■ WHAT NEEDS TO BE DONE
Retype the lines precisely, beginning at the start of the rows and ending with the line containing "Clock: 10.46", including that line.

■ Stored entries
┌────────

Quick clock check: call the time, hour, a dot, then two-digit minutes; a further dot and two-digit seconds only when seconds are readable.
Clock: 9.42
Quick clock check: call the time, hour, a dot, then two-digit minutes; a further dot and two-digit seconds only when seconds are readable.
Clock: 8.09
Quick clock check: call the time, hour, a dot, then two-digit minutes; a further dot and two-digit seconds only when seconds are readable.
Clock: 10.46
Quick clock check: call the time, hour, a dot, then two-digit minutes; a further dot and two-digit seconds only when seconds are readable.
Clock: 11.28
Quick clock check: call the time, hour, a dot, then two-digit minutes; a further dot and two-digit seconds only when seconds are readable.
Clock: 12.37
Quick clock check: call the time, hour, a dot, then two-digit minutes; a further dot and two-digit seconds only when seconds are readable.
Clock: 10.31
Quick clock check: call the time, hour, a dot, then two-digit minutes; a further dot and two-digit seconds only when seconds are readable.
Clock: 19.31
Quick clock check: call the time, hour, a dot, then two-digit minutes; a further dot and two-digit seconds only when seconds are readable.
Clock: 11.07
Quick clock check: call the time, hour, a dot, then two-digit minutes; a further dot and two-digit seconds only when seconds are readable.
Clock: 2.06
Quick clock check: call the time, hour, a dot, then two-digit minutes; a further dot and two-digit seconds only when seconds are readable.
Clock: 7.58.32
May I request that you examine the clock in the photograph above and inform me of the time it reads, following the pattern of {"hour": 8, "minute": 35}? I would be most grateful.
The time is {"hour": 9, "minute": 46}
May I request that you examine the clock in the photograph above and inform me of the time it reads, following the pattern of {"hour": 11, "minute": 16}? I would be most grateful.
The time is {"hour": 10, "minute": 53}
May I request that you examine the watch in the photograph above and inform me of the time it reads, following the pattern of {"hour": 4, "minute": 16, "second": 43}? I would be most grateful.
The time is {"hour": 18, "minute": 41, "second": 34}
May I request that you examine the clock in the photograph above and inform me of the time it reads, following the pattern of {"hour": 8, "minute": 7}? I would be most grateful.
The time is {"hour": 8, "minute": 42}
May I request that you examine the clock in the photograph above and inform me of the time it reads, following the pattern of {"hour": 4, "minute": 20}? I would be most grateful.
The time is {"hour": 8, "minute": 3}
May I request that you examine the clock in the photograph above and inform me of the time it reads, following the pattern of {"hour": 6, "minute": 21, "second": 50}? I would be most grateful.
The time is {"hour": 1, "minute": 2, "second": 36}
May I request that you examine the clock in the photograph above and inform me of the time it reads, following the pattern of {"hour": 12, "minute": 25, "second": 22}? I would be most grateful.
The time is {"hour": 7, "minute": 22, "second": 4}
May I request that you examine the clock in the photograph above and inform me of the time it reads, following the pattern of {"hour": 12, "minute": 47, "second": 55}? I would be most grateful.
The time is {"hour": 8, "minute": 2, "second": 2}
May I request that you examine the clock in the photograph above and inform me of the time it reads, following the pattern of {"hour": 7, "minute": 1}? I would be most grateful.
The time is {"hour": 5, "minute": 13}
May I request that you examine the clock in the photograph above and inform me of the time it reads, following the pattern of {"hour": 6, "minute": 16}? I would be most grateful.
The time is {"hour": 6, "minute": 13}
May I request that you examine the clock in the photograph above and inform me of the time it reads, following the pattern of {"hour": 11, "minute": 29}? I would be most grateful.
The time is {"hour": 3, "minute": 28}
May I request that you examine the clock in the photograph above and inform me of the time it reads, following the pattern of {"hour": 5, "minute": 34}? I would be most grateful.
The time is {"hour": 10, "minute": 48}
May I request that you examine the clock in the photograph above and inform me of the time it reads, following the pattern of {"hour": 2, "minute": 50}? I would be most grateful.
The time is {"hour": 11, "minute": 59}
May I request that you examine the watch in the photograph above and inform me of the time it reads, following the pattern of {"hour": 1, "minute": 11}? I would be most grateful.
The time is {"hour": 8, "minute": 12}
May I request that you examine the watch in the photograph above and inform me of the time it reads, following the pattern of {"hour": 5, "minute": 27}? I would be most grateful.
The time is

└────────

■ TASK RESULT
Quick clock check: call the time, hour, a dot, then two-digit minutes; a further dot and two-digit seconds only when seconds are readable.
Clock: 9.42
Quick clock check: call the time, hour, a dot, then two-digit minutes; a further dot and two-digit seconds only when seconds are readable.
Clock: 8.09
Quick clock check: call the time, hour, a dot, then two-digit minutes; a further dot and two-digit seconds only when seconds are readable.
Clock: 10.46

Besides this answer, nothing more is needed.